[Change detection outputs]
···

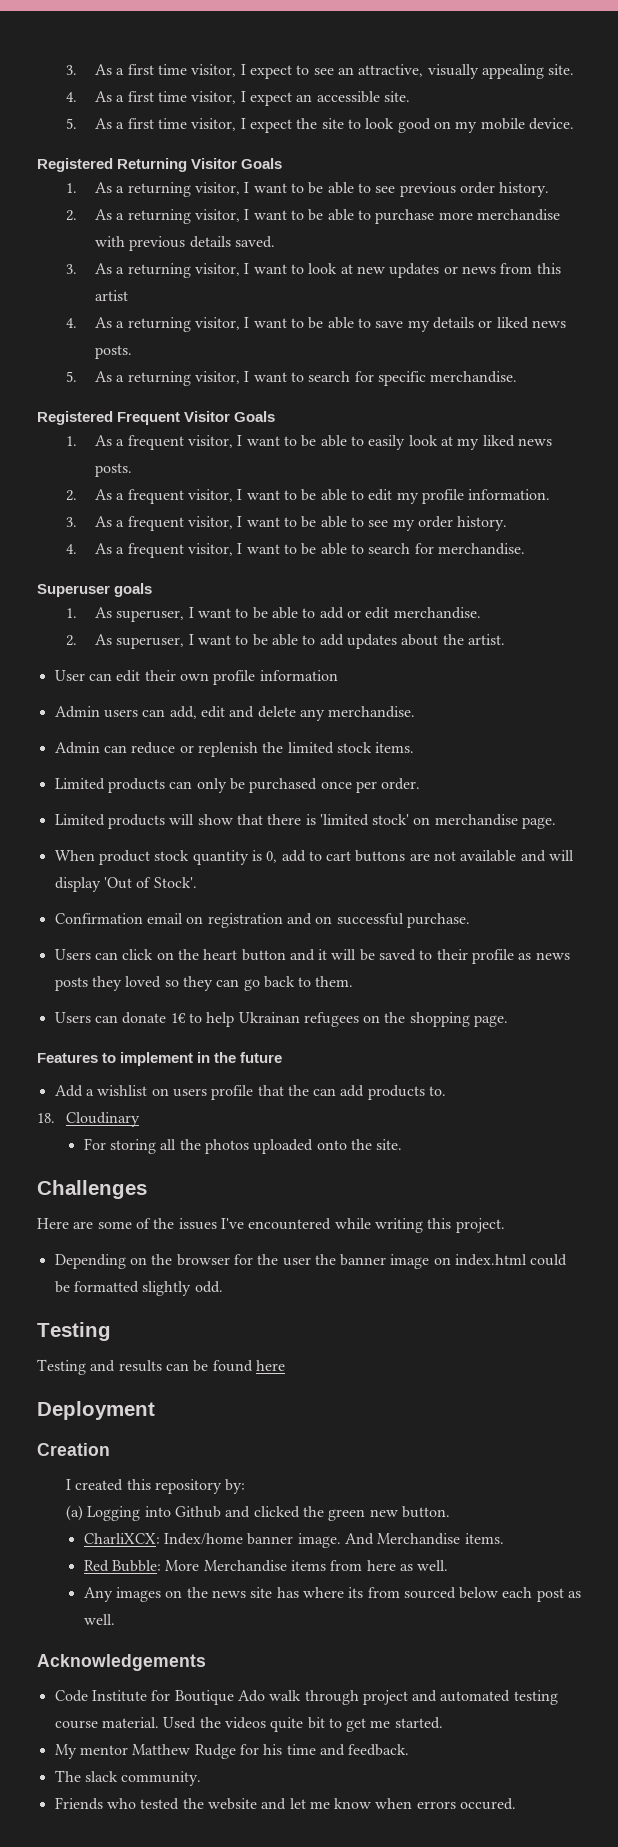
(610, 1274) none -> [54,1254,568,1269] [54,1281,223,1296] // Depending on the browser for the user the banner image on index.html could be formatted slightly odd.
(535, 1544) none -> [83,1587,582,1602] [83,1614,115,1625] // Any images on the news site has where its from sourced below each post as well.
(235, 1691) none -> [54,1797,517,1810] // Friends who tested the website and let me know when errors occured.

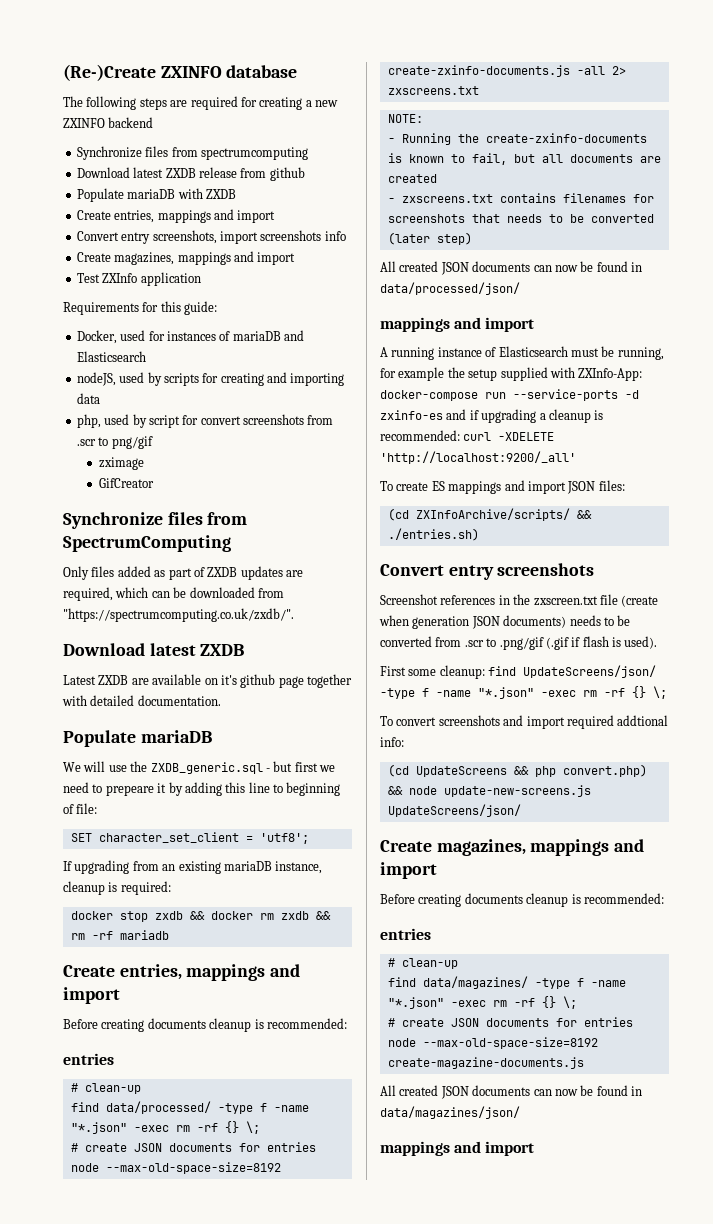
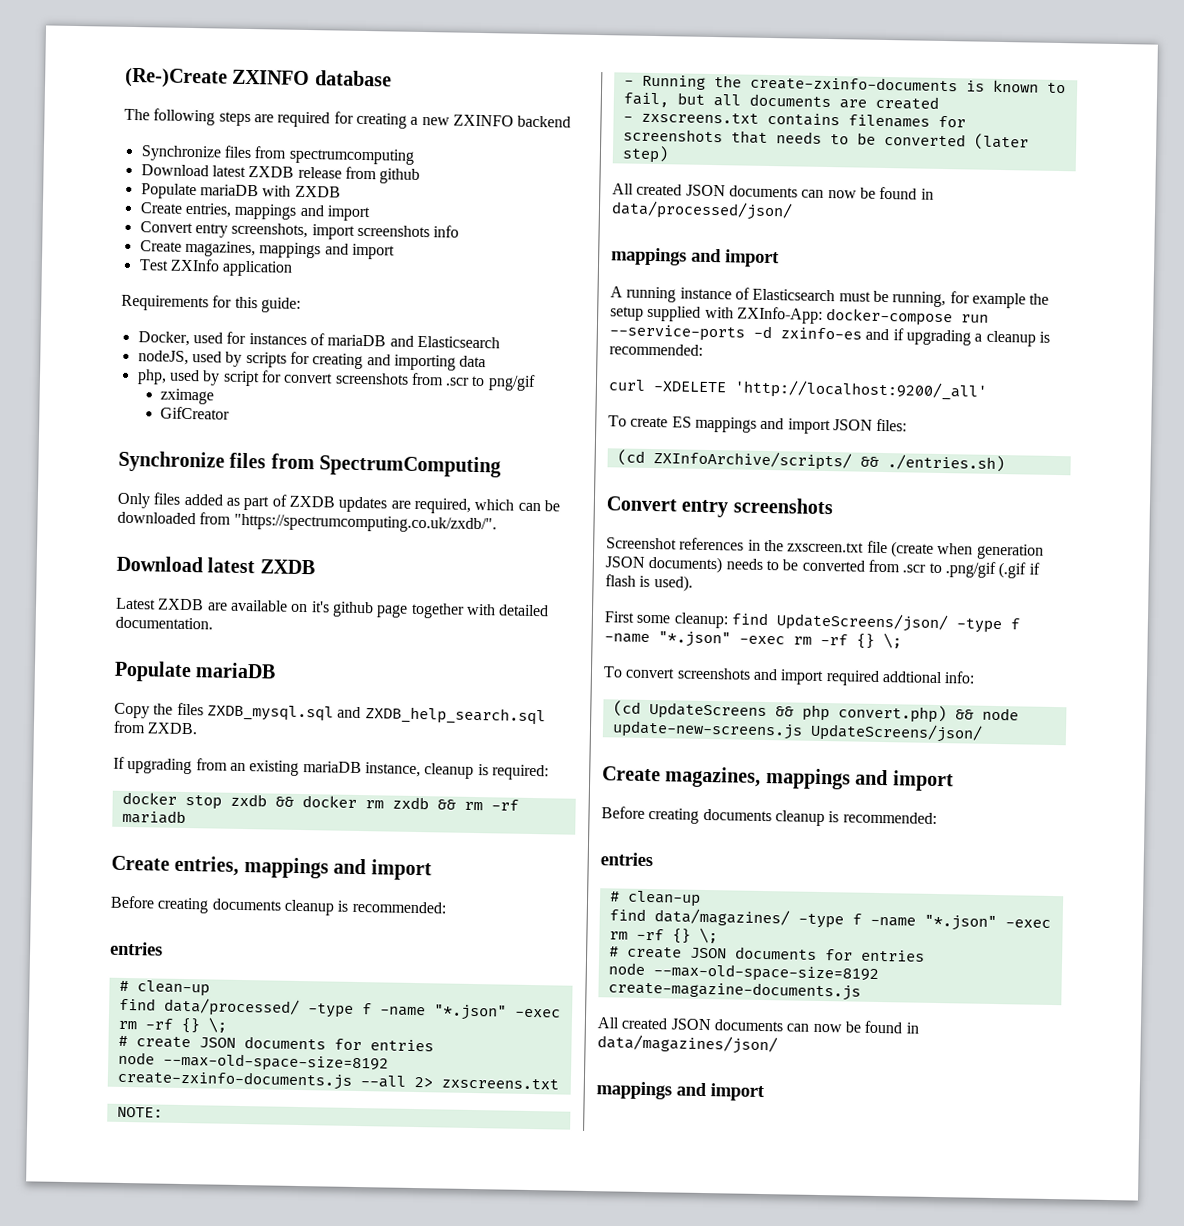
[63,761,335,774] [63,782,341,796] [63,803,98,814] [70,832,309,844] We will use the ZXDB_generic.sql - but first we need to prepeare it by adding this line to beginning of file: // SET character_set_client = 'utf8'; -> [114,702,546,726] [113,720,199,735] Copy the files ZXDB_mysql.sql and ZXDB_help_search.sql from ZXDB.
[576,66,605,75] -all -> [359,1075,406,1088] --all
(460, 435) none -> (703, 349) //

···

**EXERCISE:** Set down exactly, and only, the lines from the one holding "(535, 1544) none" to the end of the records above, leaving every picture out.

**PROBLEM SOLUTION:**
(535, 1544) none -> [83,1587,582,1602] [83,1614,115,1625] // Any images on the news site has where its from sourced below each post as well.
(235, 1691) none -> [54,1797,517,1810] // Friends who tested the website and let me know when errors occured.

[63,761,335,774] [63,782,341,796] [63,803,98,814] [70,832,309,844] We will use the ZXDB_generic.sql - but first we need to prepeare it by adding this line to beginning of file: // SET character_set_client = 'utf8'; -> [114,702,546,726] [113,720,199,735] Copy the files ZXDB_mysql.sql and ZXDB_help_search.sql from ZXDB.
[576,66,605,75] -all -> [359,1075,406,1088] --all
(460, 435) none -> (703, 349) //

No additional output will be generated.